Verse 18. Mine acquaintance late darkness. Rather, my acquaintanceship is darkness, that is, darkness is all I have to converse with; my circle of acquaintance is comprised in blank darkness. -- Ernest Hawkins.

Verse 18. -- To be discountenanced or coldly treated by Christian friends, is often a consequence of a believer's having forfeited his spiritual comfort. When the Lord is angry with his rebellious child, and is chastening him, he not only giveth Satan leave to trouble him, but permits some of the saints who are acquainted with him, to discountenance him, and by their cold treatment of him, to add to his grief. When the father of a family resolves the more effectually to correct his obstinate child, he will say to the rest of the household, "Do not be familiar with him; shew him no countenance; put him to shame." In like manner, when the Lord is smiting, especially with spiritual trouble, his disobedient child, he, as it were, saith to others of his children, "Have for a season no familiarity with him; treat him with coldness and neglect; in order that he may be ashamed, and humbled for his iniquity." Job, under his grievous affliction, complained thus, "He hath put my brethren far from me, and mine acquaintance are verily estranged from me", & c. ( Job 19:13-19 ). And likewise Heman, "Thou hast laid me in the lowest pit, in darkness" When the favour of God to the soul is clouded, the comfort of Christian society is also obscured. When He frowns on one, his children commonly appear to frown likewise; and when he makes himself strange to one, so for the most part do they. If a holy man, then, under trouble of spirit, begins to be treated with disregard, and even with contempt, by some of his Christian brethren, he ought not to be surprised; neither should he take occasion to be angry, or to quarrel with them; but he should look above them, and take the afflictive dispensation, only out of the hand of the Lord, as a necessary part of the chastisement intended for him. He ought to say with respect to them, as David concerning Shimei, "The Lord hath bidden them;" or, as Heman did, "THOU hast put away my acquaintance far from me." -- John Colquhoun.

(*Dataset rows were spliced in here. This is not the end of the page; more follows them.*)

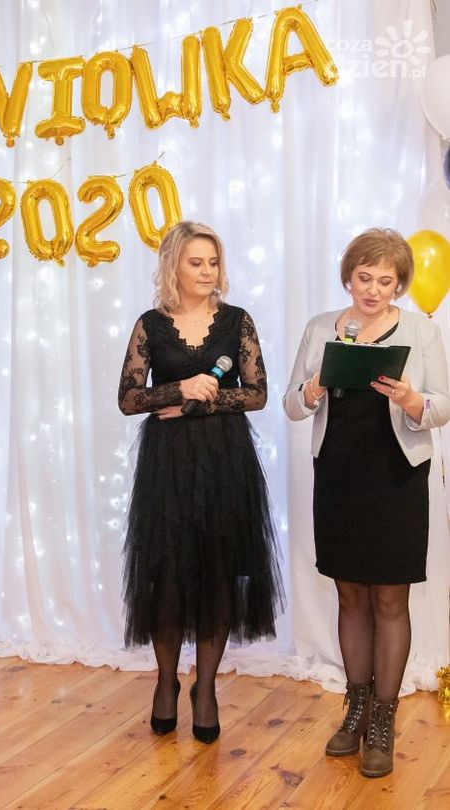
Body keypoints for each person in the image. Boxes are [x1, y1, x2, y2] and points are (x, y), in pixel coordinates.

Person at [283, 227, 450, 778]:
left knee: (390, 600)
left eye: (385, 280)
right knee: (349, 594)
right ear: (348, 277)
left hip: (396, 476)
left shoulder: (422, 330)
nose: (373, 289)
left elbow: (444, 404)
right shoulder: (319, 327)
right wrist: (311, 391)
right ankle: (354, 713)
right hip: (339, 474)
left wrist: (413, 400)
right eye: (364, 277)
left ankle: (382, 721)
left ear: (399, 284)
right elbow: (290, 404)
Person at [118, 220, 284, 744]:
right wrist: (177, 388)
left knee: (218, 572)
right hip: (166, 466)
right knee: (167, 574)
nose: (208, 271)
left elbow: (257, 394)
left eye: (213, 262)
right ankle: (166, 681)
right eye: (196, 262)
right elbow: (128, 398)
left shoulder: (237, 321)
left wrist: (194, 403)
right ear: (173, 265)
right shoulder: (150, 325)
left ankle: (205, 687)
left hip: (225, 460)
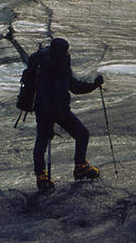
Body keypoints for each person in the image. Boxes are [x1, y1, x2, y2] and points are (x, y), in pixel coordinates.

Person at [29, 37, 104, 191]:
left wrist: (94, 85)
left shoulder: (51, 65)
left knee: (43, 140)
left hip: (45, 109)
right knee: (81, 133)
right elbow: (75, 87)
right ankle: (80, 166)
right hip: (56, 109)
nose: (69, 53)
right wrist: (94, 85)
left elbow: (73, 86)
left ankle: (42, 176)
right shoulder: (59, 65)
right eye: (67, 50)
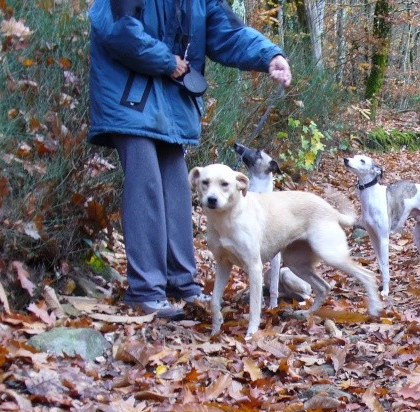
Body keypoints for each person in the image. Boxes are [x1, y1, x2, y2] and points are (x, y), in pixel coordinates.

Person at [88, 0, 291, 319]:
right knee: (146, 186)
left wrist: (270, 55)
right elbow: (118, 30)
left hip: (171, 104)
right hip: (130, 99)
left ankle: (181, 283)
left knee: (178, 190)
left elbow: (228, 33)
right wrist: (166, 61)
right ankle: (145, 290)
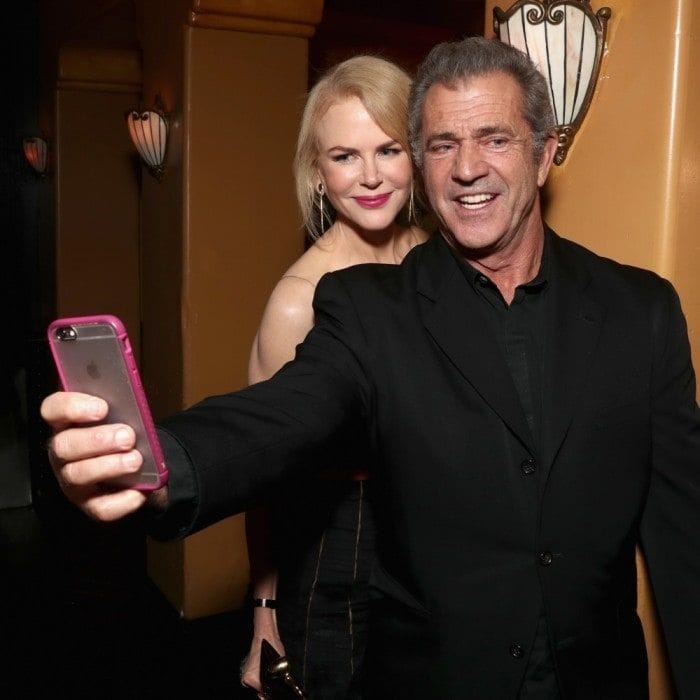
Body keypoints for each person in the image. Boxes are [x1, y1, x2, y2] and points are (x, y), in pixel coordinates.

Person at [42, 36, 700, 698]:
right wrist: (156, 462)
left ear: (545, 152)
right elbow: (283, 415)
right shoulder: (367, 307)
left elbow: (683, 530)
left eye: (495, 139)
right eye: (442, 145)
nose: (467, 168)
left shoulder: (639, 310)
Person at [240, 55, 426, 697]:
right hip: (334, 551)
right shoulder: (298, 299)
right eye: (345, 156)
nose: (370, 176)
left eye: (389, 148)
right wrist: (263, 617)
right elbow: (261, 470)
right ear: (318, 173)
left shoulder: (439, 262)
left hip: (429, 540)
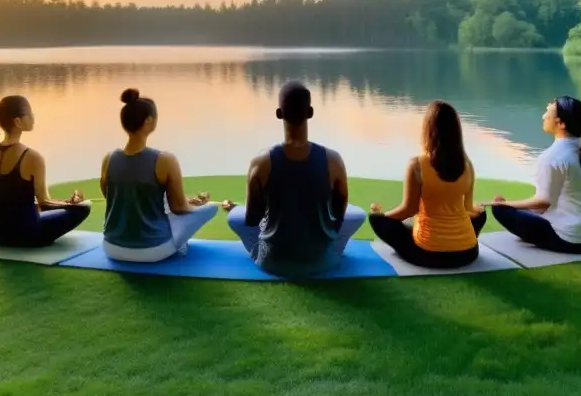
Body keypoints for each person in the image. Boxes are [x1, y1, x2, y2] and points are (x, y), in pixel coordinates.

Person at [220, 80, 366, 278]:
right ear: (310, 112)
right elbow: (338, 216)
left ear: (279, 114)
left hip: (273, 262)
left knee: (234, 217)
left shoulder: (261, 162)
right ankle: (325, 250)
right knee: (357, 214)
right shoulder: (334, 160)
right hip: (321, 261)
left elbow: (252, 218)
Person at [100, 88, 218, 262]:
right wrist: (196, 205)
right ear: (148, 121)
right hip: (153, 250)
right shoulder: (165, 160)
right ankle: (181, 243)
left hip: (111, 247)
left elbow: (111, 195)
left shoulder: (108, 159)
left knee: (167, 203)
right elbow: (179, 207)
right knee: (212, 208)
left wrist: (187, 201)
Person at [368, 100, 486, 269]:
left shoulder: (417, 165)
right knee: (481, 214)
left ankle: (378, 217)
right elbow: (468, 207)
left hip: (429, 254)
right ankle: (460, 240)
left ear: (428, 130)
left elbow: (409, 209)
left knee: (377, 220)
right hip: (468, 252)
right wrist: (481, 210)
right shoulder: (467, 165)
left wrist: (381, 216)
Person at [488, 95, 581, 254]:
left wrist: (505, 204)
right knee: (522, 209)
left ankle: (505, 208)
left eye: (548, 112)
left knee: (500, 210)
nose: (544, 116)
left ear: (561, 123)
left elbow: (543, 203)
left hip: (571, 240)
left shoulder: (553, 156)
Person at [0, 95, 91, 247]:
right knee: (84, 208)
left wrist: (66, 202)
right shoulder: (32, 157)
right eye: (29, 113)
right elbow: (44, 203)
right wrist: (73, 204)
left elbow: (8, 198)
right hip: (25, 233)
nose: (33, 117)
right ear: (18, 121)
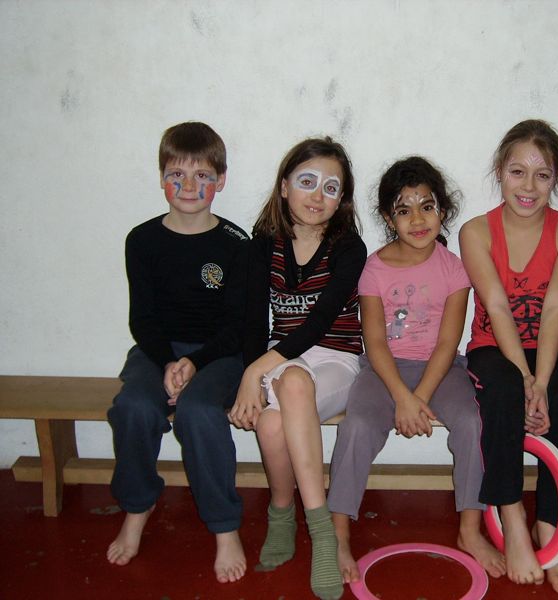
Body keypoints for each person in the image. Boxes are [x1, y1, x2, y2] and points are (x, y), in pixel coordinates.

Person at [326, 156, 507, 584]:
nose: (418, 219)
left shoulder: (454, 269)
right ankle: (338, 534)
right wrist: (401, 397)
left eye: (427, 206)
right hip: (383, 371)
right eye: (403, 210)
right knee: (356, 427)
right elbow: (375, 342)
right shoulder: (374, 268)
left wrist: (419, 397)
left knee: (472, 421)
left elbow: (447, 343)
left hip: (440, 371)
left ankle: (470, 529)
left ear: (442, 210)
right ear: (389, 218)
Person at [106, 122, 249, 583]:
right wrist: (168, 360)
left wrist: (195, 363)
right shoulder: (142, 240)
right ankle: (137, 506)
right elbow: (142, 318)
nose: (189, 186)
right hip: (157, 351)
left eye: (202, 175)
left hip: (218, 355)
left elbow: (238, 326)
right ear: (161, 178)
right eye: (177, 175)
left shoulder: (236, 244)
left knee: (199, 411)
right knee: (132, 406)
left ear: (220, 181)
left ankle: (224, 526)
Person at [228, 137, 366, 600]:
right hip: (281, 357)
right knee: (269, 425)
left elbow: (319, 323)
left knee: (292, 383)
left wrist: (254, 374)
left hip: (336, 360)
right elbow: (253, 322)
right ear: (285, 186)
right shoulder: (262, 245)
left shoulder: (349, 247)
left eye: (331, 187)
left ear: (341, 199)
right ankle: (281, 514)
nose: (317, 195)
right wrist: (251, 372)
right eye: (307, 181)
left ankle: (321, 532)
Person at [460, 120, 558, 594]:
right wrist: (525, 380)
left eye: (543, 174)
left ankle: (549, 526)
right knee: (504, 392)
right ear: (500, 171)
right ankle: (512, 516)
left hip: (550, 348)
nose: (529, 186)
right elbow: (496, 308)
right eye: (518, 172)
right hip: (492, 346)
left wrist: (544, 381)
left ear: (556, 178)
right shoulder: (476, 232)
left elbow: (555, 309)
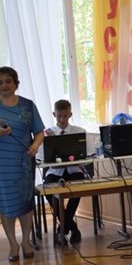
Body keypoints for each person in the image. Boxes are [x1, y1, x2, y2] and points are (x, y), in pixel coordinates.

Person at [0, 66, 45, 262]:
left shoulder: (28, 105)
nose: (4, 85)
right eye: (0, 82)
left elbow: (39, 132)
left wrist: (35, 146)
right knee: (6, 203)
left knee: (26, 202)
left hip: (23, 162)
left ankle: (26, 242)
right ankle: (13, 244)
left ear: (16, 83)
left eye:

Verse 18. -- The very rhythm of the last line shows that the piece is not complete. The ear remains in suspense; until the majestic Psalms 89:1-52 shall burst upon it like a bright Resurrection morning. --William Kay.

 

HINTS FOR PASTORS AND LAYPERSONS

Verse 18. -- The loss of friends intended to remind us of our own mortality, to wean us from earth, to lead us to more complete trust in the Lord, to chasten us for sin, and to draw us away to the great meeting place.

Verse 18. -- The words of our text will lead us to remark that,

  1. The happiness of life greatly depends on intimate friendships.
  2. The trial of parting with intimate friends is exceedingly painful.
  3. In this, as indeed in every affliction, the best consolation is drawn from a belief in, and meditation upon, God's governing providence. --Joseph Lathrop, 1845.